In response, Cuban Foreign Minister Bruno Rodriguez called Rubio “the mouthpiece of corrupt and vengeful interests” but did not rule out accepting the aid.

“He keeps talking about an aid package of 100 million dollars that Cuba has not rejected, but ​whose cynicism is evident to anyone in light of the devastating effect of the economic blockade and the energy stranglehold,” Rodriguez wrote in a post ​on X.

Born in ​1931, Raúl Castro was a key figure alongside his older brother Fidel in the guerrilla war that toppled US-backed dictator Fulgencio Batista. He helped defeat the US-organized Bay of Pigs invasion in 1961.
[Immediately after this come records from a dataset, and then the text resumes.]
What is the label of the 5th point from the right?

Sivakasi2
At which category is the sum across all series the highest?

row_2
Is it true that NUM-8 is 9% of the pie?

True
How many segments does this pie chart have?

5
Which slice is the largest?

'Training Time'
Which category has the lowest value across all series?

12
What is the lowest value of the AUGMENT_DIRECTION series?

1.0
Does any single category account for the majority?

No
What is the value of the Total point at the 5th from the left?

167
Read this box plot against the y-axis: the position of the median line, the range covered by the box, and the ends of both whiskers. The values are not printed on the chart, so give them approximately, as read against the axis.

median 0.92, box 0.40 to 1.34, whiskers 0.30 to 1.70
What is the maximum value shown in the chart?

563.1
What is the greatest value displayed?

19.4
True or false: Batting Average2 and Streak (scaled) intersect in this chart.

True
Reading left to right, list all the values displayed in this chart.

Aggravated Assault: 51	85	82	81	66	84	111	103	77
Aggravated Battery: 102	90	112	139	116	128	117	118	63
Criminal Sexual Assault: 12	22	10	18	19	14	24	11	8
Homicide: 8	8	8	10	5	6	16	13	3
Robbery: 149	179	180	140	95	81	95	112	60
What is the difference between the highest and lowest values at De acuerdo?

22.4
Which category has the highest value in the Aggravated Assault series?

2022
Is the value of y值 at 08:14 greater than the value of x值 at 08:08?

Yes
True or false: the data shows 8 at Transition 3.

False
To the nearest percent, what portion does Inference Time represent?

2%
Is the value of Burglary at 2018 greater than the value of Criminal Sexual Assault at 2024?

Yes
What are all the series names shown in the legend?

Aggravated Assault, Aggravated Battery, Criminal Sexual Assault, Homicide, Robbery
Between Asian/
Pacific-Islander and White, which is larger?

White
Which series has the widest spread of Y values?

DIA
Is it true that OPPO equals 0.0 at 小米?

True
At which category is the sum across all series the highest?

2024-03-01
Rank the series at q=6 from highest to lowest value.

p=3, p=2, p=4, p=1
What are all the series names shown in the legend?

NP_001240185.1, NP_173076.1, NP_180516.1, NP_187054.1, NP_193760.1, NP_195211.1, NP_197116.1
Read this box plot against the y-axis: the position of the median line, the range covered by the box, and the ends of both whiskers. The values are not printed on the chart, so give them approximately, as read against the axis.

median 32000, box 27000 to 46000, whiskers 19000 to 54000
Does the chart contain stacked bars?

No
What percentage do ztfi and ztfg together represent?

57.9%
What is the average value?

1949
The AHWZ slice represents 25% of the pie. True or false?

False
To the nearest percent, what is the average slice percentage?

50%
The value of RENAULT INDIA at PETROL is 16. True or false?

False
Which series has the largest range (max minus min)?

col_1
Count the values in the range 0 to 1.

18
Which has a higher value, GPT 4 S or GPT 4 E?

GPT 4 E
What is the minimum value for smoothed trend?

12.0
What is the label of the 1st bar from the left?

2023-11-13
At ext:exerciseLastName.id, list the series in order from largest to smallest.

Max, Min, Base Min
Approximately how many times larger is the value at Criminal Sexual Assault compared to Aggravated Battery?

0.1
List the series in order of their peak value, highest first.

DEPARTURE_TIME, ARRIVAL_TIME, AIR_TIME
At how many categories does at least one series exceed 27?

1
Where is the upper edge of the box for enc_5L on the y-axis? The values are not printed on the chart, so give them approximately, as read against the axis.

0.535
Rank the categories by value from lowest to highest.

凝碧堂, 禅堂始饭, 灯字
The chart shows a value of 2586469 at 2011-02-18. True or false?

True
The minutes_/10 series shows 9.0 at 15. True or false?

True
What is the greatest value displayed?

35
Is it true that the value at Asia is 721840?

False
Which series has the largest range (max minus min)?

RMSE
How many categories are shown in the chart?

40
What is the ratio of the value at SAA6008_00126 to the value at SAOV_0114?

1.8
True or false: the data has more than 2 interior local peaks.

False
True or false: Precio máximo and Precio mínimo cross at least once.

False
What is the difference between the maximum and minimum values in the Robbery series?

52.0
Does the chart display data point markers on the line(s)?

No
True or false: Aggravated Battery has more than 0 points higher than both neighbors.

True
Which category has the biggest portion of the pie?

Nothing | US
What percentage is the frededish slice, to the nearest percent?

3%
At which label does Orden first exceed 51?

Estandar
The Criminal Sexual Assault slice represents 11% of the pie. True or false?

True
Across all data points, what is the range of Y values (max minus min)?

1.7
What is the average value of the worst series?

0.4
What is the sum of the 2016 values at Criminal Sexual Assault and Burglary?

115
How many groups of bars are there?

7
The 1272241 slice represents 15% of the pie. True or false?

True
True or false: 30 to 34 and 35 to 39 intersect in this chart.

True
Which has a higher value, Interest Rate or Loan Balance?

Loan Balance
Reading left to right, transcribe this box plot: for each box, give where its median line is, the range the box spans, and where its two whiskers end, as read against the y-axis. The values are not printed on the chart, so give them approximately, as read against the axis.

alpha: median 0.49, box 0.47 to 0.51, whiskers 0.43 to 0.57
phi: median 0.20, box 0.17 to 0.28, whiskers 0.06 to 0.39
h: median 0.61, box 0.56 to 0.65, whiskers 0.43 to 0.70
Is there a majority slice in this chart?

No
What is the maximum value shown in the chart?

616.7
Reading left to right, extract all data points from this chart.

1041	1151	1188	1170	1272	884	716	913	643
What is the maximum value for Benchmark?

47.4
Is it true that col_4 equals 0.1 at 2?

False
He served as Cuba’s defense ​minister before assuming the presidency in 2008 after his brother fell ill. Fidel Castro died in 2016.

Raúl Castro stepped down from the presidency in 2018 but remains a powerful figure in Cuban politics.

The filing of the criminal case against a US adversary like Castro recalls the earlier drug-trafficking indictment of imprisoned former Venezuelan President Nicolas Maduro, an ally of Havana’s.

The Trump administration cited that indictment as a justification for the January 3 raid on Caracas by the US military in ⁠which Maduro was captured and brought to New York to face the charges. He has pleaded not guilty.

Trump says Cuba’s communist government is corrupt, and in March threatened that Cuba “is ⁠next” after Venezuela.

Diaz-Canel said on ​Monday that any US military action against Cuba would lead to a “bloodbath”.